B4 Contents of blog post
B5 Contents – 2nd paragraph
B6 More contents etc to end of blog post.


* My Excel defaults to dd/mm/yyyy so I had to watch out for mm/dd/yyyy.

3) List as text
I decided to go for it. The next stage was to get a list of files. There are probably any no. of ways to do this. What I did is use on old DOS trick to pipe a directory listing into a text file. First I opened a command prompt, navigated to the appropriate folder and typed in the following command:
dir *.html > html.txt [press the return key]
This generated a list of files according to the template *.html, but instead of listing them on screen, it piped the list into a text file.


4) text to data
I opened the file I’d created, html.txt. Using Text to data, I reformatted the list, stripping out everything but the file name (even the extension). This became my base file which I resaved as HTML_catalog.xlsx.

5) formulae to evaluate
After that I practised a little to get the right formulae. My plan was to construct something that used the function =Indirect(). I needed nothing from column A. These were labels; handy but just in the way for me. Column B was what I wanted. My plan was to create a whole bunch of formula; open up all the files; allow the formulae to evaluate; convert to values; save HTML_catalog. Job done.
It wasn’t that simple, these things never are. I thought at first that all I needed was to pick up B1, B2, B3 for the title and dates of the post; and maybe a couple of paragraphs – say B4, B5 and B6, just to be on the safe side. However, some of my posts have the odd blank line in. Some of them were plainly tables and I needed to capture enough info to know what was in the tables – add 10 cells – to B16. Then I thought – how cool would it be to grab the whole post. I had the spreadsheet, I had the formulae, I wasn’t likely to repeat the process – why not go whole hog? I went down as far at B70. Even then some posts were truncated.
And because I’m an awkward so-and-so, I constructed the formulae to transpose the info (columns to rows…) this made the data structure manageable.

5) load the files
Finally I was satisfied with my formulae. It was time to load the html files into Excel. I did this in stages. Firat I loaded 5 files – to check how it handled, and how the data came through; then I did 20 files; then 100 – then the balance. there were 600 in all (euchh). it took 20 minutes to get all open at the same time.

6) formulae notes
A11:A610 – filenames as text:
e.g. in A11 I had 506634748
in A12: 506646849
You noticed my html files had numbers for names.
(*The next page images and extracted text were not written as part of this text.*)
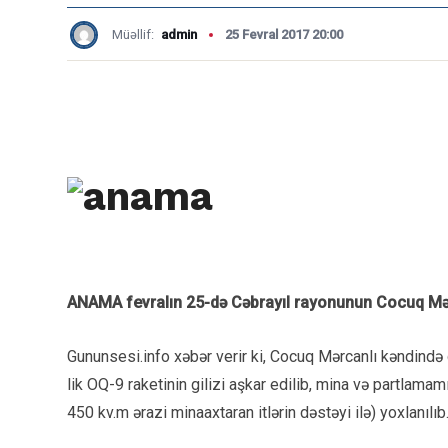
Müəllif:
admin
25 Fevral 2017 20:00
ANAMA fevralın 25-də Cəbrayıl rayonunun Cocuq Mərc
Gununsesi.info xəbər verir ki, Cocuq Mərcanlı kəndində
lik OQ-9 raketinin gilizi aşkar edilib, mina və partlama
450 kv.m ərazi minaaxtaran itlərin dəstəyi ilə) yoxlanılıb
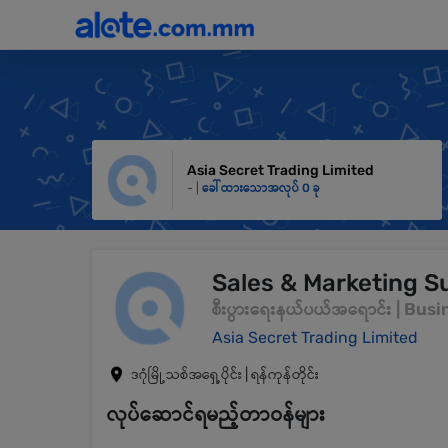
Asia Secret Trading Limited
- |
ခေါ်ထားသောအလုပ် 0 ခု
Sales & Marketing S
စီးပွားရေးနယ်ပယ်အရောင်း | Bu
Asia Secret Trading Limited
ဒဂုံမြို့သစ်အရှေ့ပိုင်း | ရန်ကုန်တိုင်း
လုပ်ဆောင်ရမည့်တာဝန်များ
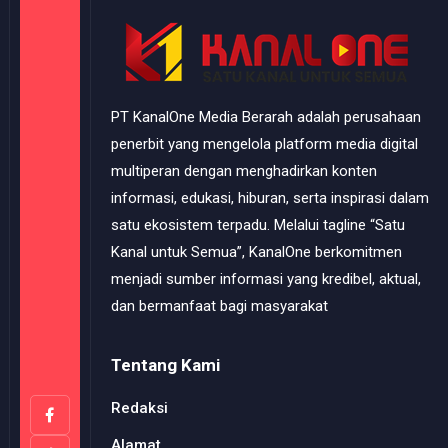
PT KanalOne Media Berarah adalah perusahaan
penerbit yang mengelola platform media digital
multiperan dengan menghadirkan konten
informasi, edukasi, hiburan, serta inspirasi dalam
satu ekosistem terpadu. Melalui tagline “Satu
Kanal untuk Semua”, KanalOne berkomitmen
menjadi sumber informasi yang kredibel, aktual,
dan bermanfaat bagi masyarakat
Tentang Kami
Redaksi
Alamat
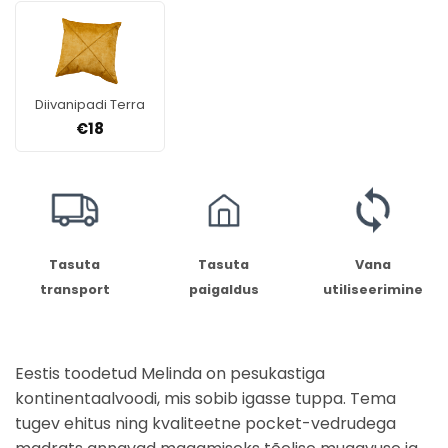
Diivanipadi Terra
€
18
Tasuta
Tasuta
Vana
transport
paigaldus
utiliseerimine
Eestis toodetud Melinda on pesukastiga
kontinentaalvoodi, mis sobib igasse tuppa. Tema
tugev ehitus ning kvaliteetne pocket-vedrudega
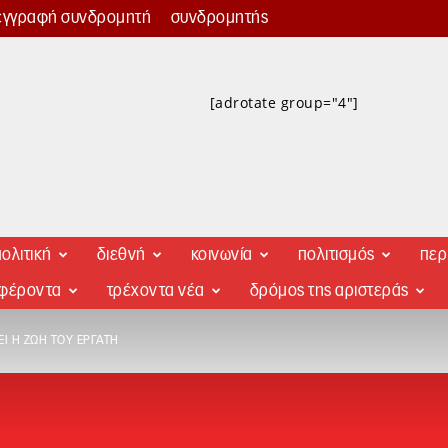
εγγραφή συνδρομητή
συνδρομητής
[adrotate group="4"]
ολιτική
διεθνή
κοινωνία
πολιτισμός
περ
αφέροντα
τρέχοντα νέα
δρόμος της αριστεράς
ΕΙ Η ΖΩΉ ΤΟΥ ΕΡΓΆΤΗ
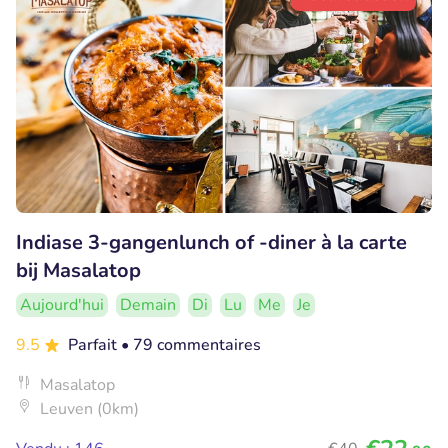
Indiase 3-gangenlunch of -diner à la carte
bij Masalatop
Aujourd'hui
Demain
Di
Lu
Me
Je
9.5
Parfait
• 79 commentaires
Masalatop
Leuven (0km)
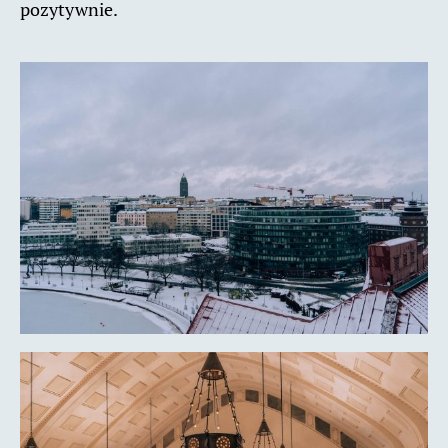
pozytywnie.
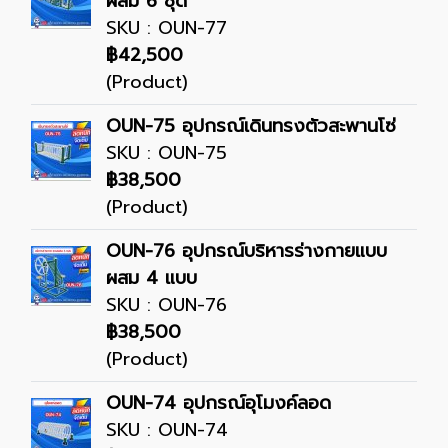
ผสม 6 ชุด
SKU : OUN-77
฿42,500
(Product)
OUN-75 อุปกรณ์เดินทรงตัวสะพานโซ่
SKU : OUN-75
฿38,500
(Product)
OUN-76 อุปกรณ์บริหารร่างกายแบบ
ผสม 4 แบบ
SKU : OUN-76
฿38,500
(Product)
OUN-74 อุปกรณ์อุโมงค์ลอด
SKU : OUN-74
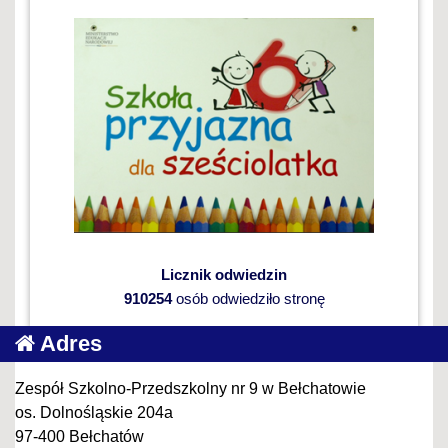
Licznik odwiedzin
910254
osób odwiedziło stronę
Adres
Zespół Szkolno-Przedszkolny nr 9 w Bełchatowie
os. Dolnośląskie 204a
97-400 Bełchatów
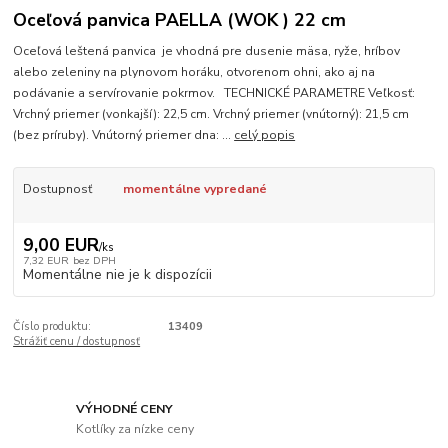
Oceľová panvica PAELLA (WOK ) 22 cm
Oceľová leštená panvica je vhodná pre dusenie mäsa, ryže, hríbov
alebo zeleniny na plynovom horáku, otvorenom ohni, ako aj na
podávanie a servírovanie pokrmov. TECHNICKÉ PARAMETRE Veľkosť:
Vrchný priemer (vonkajší): 22,5 cm. Vrchný priemer (vnútorný): 21,5 cm
(bez príruby). Vnútorný priemer dna: ...
celý popis
Dostupnosť
momentálne vypredané
9,00 EUR
/
ks
7,32 EUR
bez DPH
Momentálne nie je k dispozícii
Číslo produktu:
13409
Strážiť cenu / dostupnosť
VÝHODNÉ CENY
Kotlíky za nízke ceny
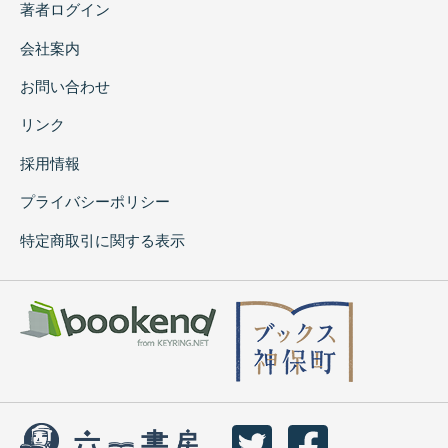
著者ログイン
会社案内
お問い合わせ
リンク
採用情報
プライバシーポリシー
特定商取引に関する表示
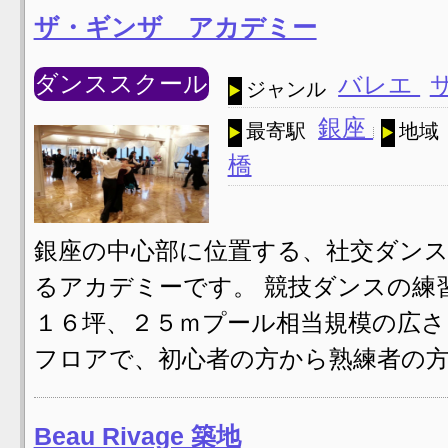
ザ・ギンザ アカデミー
ダンススクール
バレエ
ジャンル
銀座
最寄駅
地域
橋
銀座の中心部に位置する、社交ダン
るアカデミーです。 競技ダンスの練
１６坪、２５ｍプール相当規模の広さ
フロアで、初心者の方から熟練者の方
Beau Rivage 築地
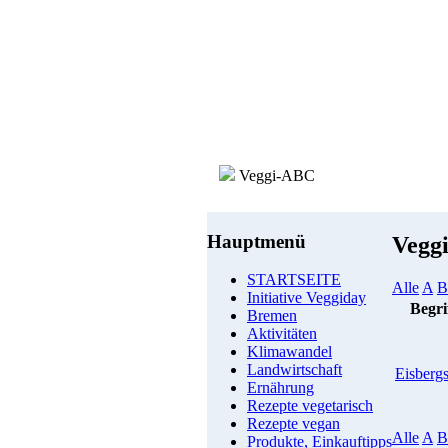
Veggi-ABC
Hauptmenü
Vegg
STARTSEITE
Alle
A
B
Initiative Veggiday
Begri
Bremen
Aktivitäten
Klimawandel
Landwirtschaft
Eisbergs
Ernährung
Rezepte vegetarisch
Rezepte vegan
Alle
A
B
Produkte, Einkauftipps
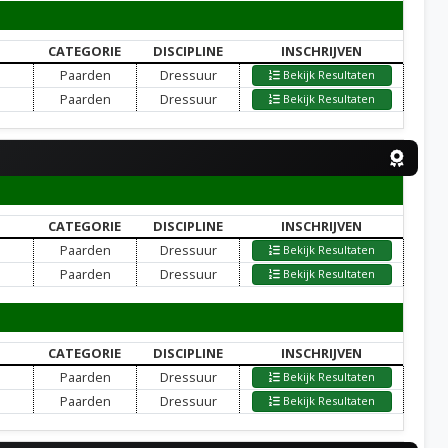
CATEGORIE
DISCIPLINE
INSCHRIJVEN
Paarden
Dressuur
Bekijk Resultaten
Paarden
Dressuur
Bekijk Resultaten
CATEGORIE
DISCIPLINE
INSCHRIJVEN
Paarden
Dressuur
Bekijk Resultaten
Paarden
Dressuur
Bekijk Resultaten
CATEGORIE
DISCIPLINE
INSCHRIJVEN
Paarden
Dressuur
Bekijk Resultaten
Paarden
Dressuur
Bekijk Resultaten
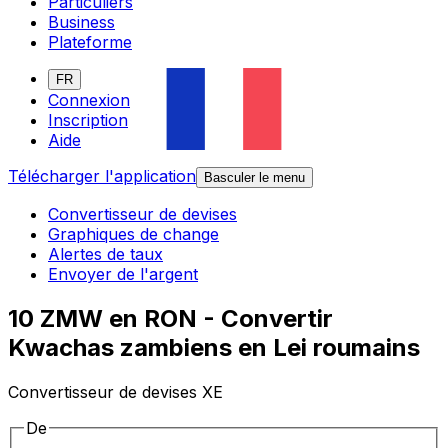
Particuliers
Business
Plateforme
FR
Connexion
Inscription
Aide
Télécharger l'application
Basculer le menu
Convertisseur de devises
Graphiques de change
Alertes de taux
Envoyer de l'argent
10 ZMW en RON - Convertir
Kwachas zambiens en Lei roumains
Convertisseur de devises XE
De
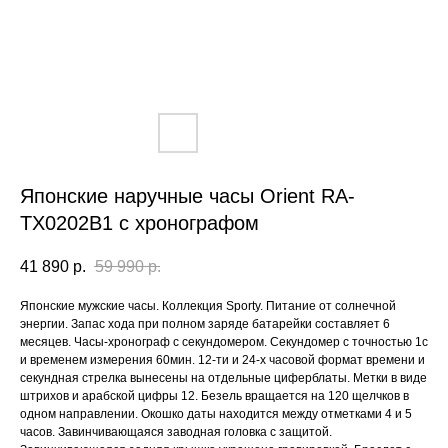
Японские наручные часы Orient RA-
TX0202B1 с хронографом
41 890
р.
59 990
р.
Японские мужские часы. Коллекция Sporty. Питание от солнечной
энергии. Запас хода при полном заряде батарейки составляет 6
месяцев. Часы-хронограф с секундомером. Секундомер с точностью 1с
и временем измерения 60мин. 12-ти и 24-х часовой формат времени и
секундная стрелка вынесены на отдельные циферблаты. Метки в виде
штрихов и арабской цифры 12. Безель вращается на 120 щелчков в
одном направлении. Окошко даты находится между отметками 4 и 5
часов. Завинчивающаяся заводная головка с защитой.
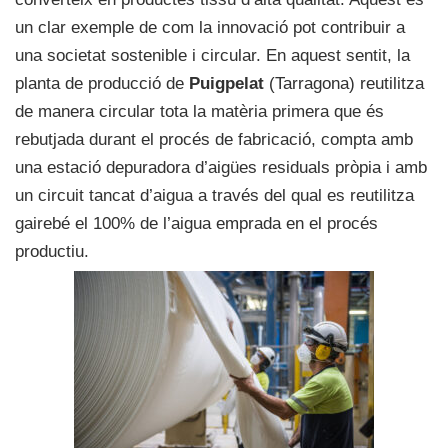
un clar exemple de com la innovació pot contribuir a
una societat sostenible i circular. En aquest sentit, la
planta de producció de
Puigpelat
(Tarragona) reutilitza
de manera circular tota la matèria primera que és
rebutjada durant el procés de fabricació, compta amb
una estació depuradora d’aigües residuals pròpia i amb
un circuit tancat d’aigua a través del qual es reutilitza
gairebé el 100% de l’aigua emprada en el procés
productiu.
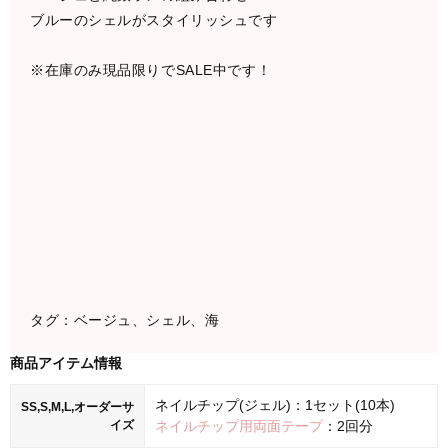
ブルーのシェルがスタイリッシュです
※在庫のみ現品限りでSALE中です！
タグ：ベージュ、シェル、海
商品アイテム情報
ネイルチップ(ジェル)：1セット(10本)
SS,S,M,L,オーダーサ
イズ
ネイルチップ用両面テープ
：2回分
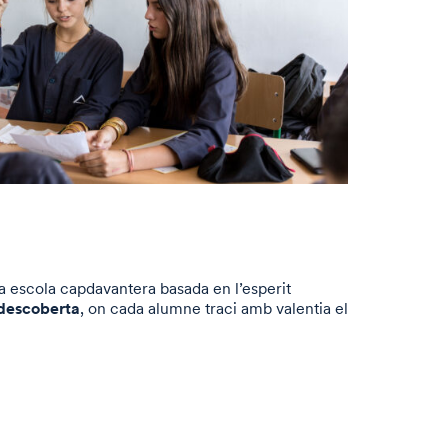
na escola capdavantera basada en l’esperit
 descoberta
, on cada alumne traci amb valentia el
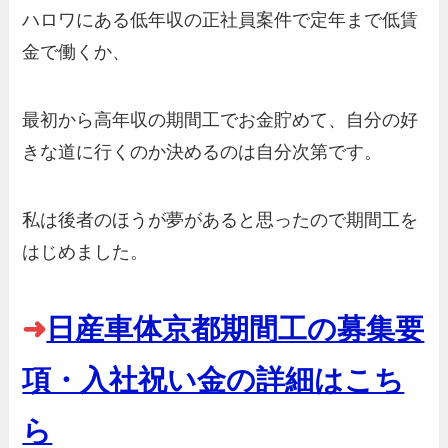
ハロワにある低年収の正社員案件で定年まで低賃
金で働くか、
最初から高年収の期間工でお金貯めて、自分の好
きな道に行くのか決めるのは自分次第です。
私は後者のほうが夢があると思ったので期間工を
はじめました。
➜
日産車体京都期間工の募集要
項・入社祝い金の詳細はこち
ら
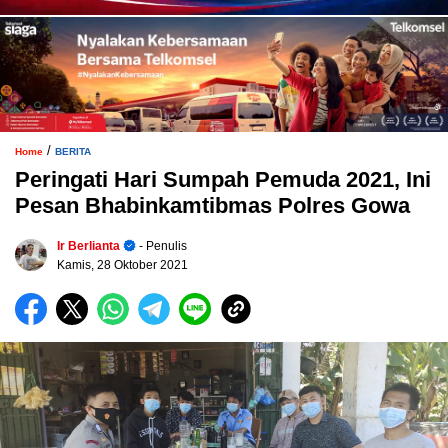
/
Home
BERITA
Peringati Hari Sumpah Pemuda 2021, Ini
Pesan Bhabinkamtibmas Polres Gowa
Ir Berlianta
- Penulis
Kamis, 28 Oktober 2021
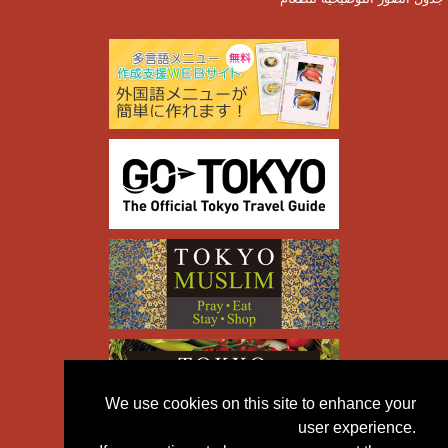
We use cookies on this site to enhance your
user experience.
C10:BY10 – text entries for indirect formula – cell reference
in C10: B1
in D10: B2
in E10 B3
all the way to BY10: B75

B11:B610 – indirect formula – file reference
in B11 =”‘”&$A11&”.html’!”
in B12 =”‘”&$A12&”.html’!”


C11:BY610 – generate indirect references
in C11 =$B11&C$10
in C12 =$B12&C$10

in D11 =$B11&D$10

CC11:EY610 – evaluate indirect references

7) It was a little more complicated than that


but I think that’s sufficient flavour.

So, going back to those old blog posts, I thought it worth while to dig out those on Plato’s Republic.
The Republic
Philosopher Kings and Forms (to the Corruption of Philosophy)
The Prejudice Against Philosophy
The Good as Ultimate Object of Knowledge
The Simile of the Sun
Moving onto the Cave

Maybe sometime, I’ll dig more out. Perhaps those relating to when the credit crisis exploded in everyone’s faces, during Gordon Brown’s tenure.

Right now, I need to get back to writing.